Suffice it to say, the rules for “The Rivals for the Catan” are exceptionally elegant and clean and, in the dozens of games we have played, my wife and I have not identified a single hole or flaw in them (although there were a few cards that it took us a number of games to fully appreciate or figure out how to use correctly).
 
Learning “The Rivals for the Catan” is, in any event, made easy through first an introductory game and then three thematic games, each of which introduces players to a different set of cards, “The Era of Gold,” “The Era of Turmoil,” and the “Era of Progress.” All of these rules and themes then culminate in “The Duel of the Princes,” which combines them into a single game. Many different sorts of strategies are possible in this combined game depending on which types of cards players are most comfortable with (e.g., I like trying to develop gold fields, using Era of Gold cards, and building a mercantile principality, while my wife generally tries to build a university and pursue and Era of Progress strategy).
 
Components include 180 cards, two dice (production and event), a trade token, a hero token, and a rulebook/card index. These components are premium, and include thick, laminated, round-edged cards that are square — making it easy to shuffle them and quickly and easily reset or put away the game — and wooden dice and tokens.
 
In theme and tone “The Rivals for the Catan” is very similar to “Settlers of Catan,” the board game that is its inspiration; art by Michael Menzel is evocative of a late medieval/early Renaissance northern European culture and the overall feeling is suggestive of a hardworking Saxon culture and Protestant work ethic (it is, after all, at root a German game!).
 
Mechanically, of course, being a card rather than a board game, “Rivals” differs from its predecessor in many ways and calls for a different approach and strategies.
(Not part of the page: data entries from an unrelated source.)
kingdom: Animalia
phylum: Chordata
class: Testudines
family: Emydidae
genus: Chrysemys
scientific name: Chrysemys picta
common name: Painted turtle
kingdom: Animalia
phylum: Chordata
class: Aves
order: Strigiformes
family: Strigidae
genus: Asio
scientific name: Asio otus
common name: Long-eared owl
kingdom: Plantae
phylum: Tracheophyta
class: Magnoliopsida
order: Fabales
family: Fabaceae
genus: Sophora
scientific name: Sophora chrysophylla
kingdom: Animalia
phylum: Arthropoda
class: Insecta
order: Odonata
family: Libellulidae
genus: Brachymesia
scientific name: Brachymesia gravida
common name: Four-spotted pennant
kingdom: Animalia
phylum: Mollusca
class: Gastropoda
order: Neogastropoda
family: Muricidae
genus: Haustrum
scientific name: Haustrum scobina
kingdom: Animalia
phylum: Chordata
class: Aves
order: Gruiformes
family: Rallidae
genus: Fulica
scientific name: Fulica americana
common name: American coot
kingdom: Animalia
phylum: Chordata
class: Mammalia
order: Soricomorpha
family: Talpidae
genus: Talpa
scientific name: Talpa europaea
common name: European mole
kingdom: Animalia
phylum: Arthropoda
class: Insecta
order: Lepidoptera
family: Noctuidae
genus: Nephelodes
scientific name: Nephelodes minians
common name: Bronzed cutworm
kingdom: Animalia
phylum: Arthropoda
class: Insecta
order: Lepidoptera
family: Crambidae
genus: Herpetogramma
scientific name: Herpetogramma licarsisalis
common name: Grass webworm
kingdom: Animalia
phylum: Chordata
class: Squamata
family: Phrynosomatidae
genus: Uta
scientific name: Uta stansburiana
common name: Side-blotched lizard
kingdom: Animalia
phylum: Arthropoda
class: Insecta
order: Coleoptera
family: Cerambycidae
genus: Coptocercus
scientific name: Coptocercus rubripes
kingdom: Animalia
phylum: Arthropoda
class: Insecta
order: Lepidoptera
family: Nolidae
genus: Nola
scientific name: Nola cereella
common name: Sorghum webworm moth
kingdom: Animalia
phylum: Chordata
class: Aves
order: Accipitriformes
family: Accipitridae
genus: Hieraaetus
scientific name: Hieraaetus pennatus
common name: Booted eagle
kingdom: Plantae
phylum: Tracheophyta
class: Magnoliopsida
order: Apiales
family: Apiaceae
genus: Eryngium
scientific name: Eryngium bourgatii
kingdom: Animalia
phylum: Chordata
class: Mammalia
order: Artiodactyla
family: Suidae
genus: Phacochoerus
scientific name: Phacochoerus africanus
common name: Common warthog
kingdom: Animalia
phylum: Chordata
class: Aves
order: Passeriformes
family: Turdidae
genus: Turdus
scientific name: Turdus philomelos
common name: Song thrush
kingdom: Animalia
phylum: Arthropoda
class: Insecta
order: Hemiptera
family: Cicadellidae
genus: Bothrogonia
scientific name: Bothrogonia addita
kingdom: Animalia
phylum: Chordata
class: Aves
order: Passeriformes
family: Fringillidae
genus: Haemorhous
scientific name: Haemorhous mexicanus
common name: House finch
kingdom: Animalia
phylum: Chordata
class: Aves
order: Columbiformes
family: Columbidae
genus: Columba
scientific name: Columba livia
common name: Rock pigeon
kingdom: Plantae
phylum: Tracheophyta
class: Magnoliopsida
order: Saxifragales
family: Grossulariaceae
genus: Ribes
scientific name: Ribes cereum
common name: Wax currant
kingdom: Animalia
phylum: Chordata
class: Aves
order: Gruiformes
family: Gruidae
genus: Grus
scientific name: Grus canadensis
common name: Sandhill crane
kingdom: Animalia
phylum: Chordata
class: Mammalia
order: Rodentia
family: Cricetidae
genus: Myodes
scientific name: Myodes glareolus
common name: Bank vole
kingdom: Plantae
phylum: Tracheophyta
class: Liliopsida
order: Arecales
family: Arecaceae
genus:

For example, when the Brigand attacks in “Settlers,” everyone with eight or more resources loses half of them but, in “Rivals,” when the event die indicates a Brigand Attack anyone with eight or more resources loses any sheep or gold they have (unless, of course, it safeguarded by a storehouse or gold cache).
 
“The Rivals for the Catan” is suitable for adults and smart, game-oriented pre-teens and retails for $20. Play time is about an hour for the introductory and thematic starter games and probably around an hour-and-a-half for the combined Duel of the Princes. Overall, it is a great game and a good value. And, with so many of the best new games being suitable or optimum only for three or more players, it is nice to have a fun game that my wife and I can play without needing to recruit someone else!